ドットツリーは住宅兼オフィスをギュッと1箇所に集めるという取り組みです。
しかも1業種1社という決まりなのでここに集まったオフィスはすべて異業種ということになります。
そしてすでに異業種で協業していると聞きます。
ギュッと集めるから、人が集まりやすくなるんですね。
別の事例も取り上げてみます。
それは宮崎県日南市にある油津商店街です。
全国に増え続けているシャッター商店街。
油津商店街もその1つでした。
シャッター商店街できる理由として、近隣に大型スーパーができたり郊外にショッピングモールができ、お客さんを取られてしまうことがよく挙げられます。
しかし商店街もある意味ショピングモールと考えることができないでしょうか。
そう考えると郊外のショッピングモールができたから衰退したと単純に決めつけることはできません。
そこで油津商店街では、空きスペースにコンテナを設置し、お店を開きます。
使われていない場所を活用し、人が集まる拠点をつくっていきます。
商店街イコールお店が並んでいる、という考えから脱却し、保育所やIT起業が入居するテナントもあるのです。
そうやって子育て世代や働く人々、そして昔から住んでいる住民が混在する場所へとなっていったのです。
油津商店街の場合も異なる属性の人々をギュッと集めたところが成功につながったのではないかと考えられます。
これが昔ながらの商店街の復活を目指す事業であれば、おそらく失敗していたでしょう。
人が集まることができる場所を生み出すことが地域再生のヒントになりそうです。
地域おこし協力隊が任期終了に向けて地方・地域でやるべきこと
伊豆のドットツリーや日南市の油津商店街のような、人が集まれる場所づくりをすることで地域が盛り上がる成功事例がいくつかありますが、それは数えるほどしかありません。
ほとんどの地域では地域活性化事業は失敗しています。
地域によって課題はそれぞれ違うと思いますが、どこも共通していることは、地域に元気が無いことです。
「ダーツの旅」や「家族に乾杯」などのTV番組で、地元の人が誰もいないような光景をよく目にします。
それは行くところがないからではないでしょうか。
なので現役の地域おこし協力隊の人へ提案があります。
各自の任務をベースに人が集まれる場所づくりをしてみませんか?
ドットツリーのような小さなオフィス街や油津商店街のような世代を超えた人が集まるスペースのような。
任期を終えた隊員と、現役の隊員がタッグを組んで、このようなエリアをまずは1つ、つくってみる。
この取り組みがうまくいけば、現役の隊員の任期後の働く場所が確保できますし、協力隊の活動でもあるので自治体からの支援も受けやすいのではないでしょうか。
地域によって課題は違うので、商店街のようなものがいいのか、それともオフィスエリアがいいのかわかりませんが、ギュッと集めた何かをつくってみてはいかがでしょうか。
それで地域が元気になれば最高だと思いませんか?
最後に
地域再生事業の成功例は本当に少ないです。

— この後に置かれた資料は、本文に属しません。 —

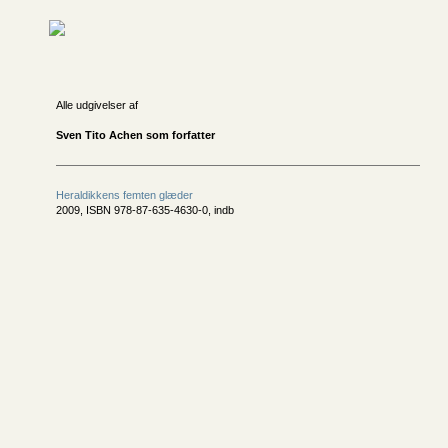
Alle udgivelser af
Sven Tito Achen som forfatter
Heraldikkens femten glæder
2009, ISBN 978-87-635-4630-0, indb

ほとんどが失敗しています。
ある役場の担当者からこんな話を聞きました。
地域活性化や地方創生という話はあるけれど、本当に望んでいることは住民がしあわせに暮らしていけることなんだよなぁ、と。
地元住民の思いはただそれだけなのかもしれません。
でもせっかくその地域に関わることができたのですから、ぜひ地域が元気になるような活動をこれからもおこなっていってください。
最後まで読んでくれてありがとうございました。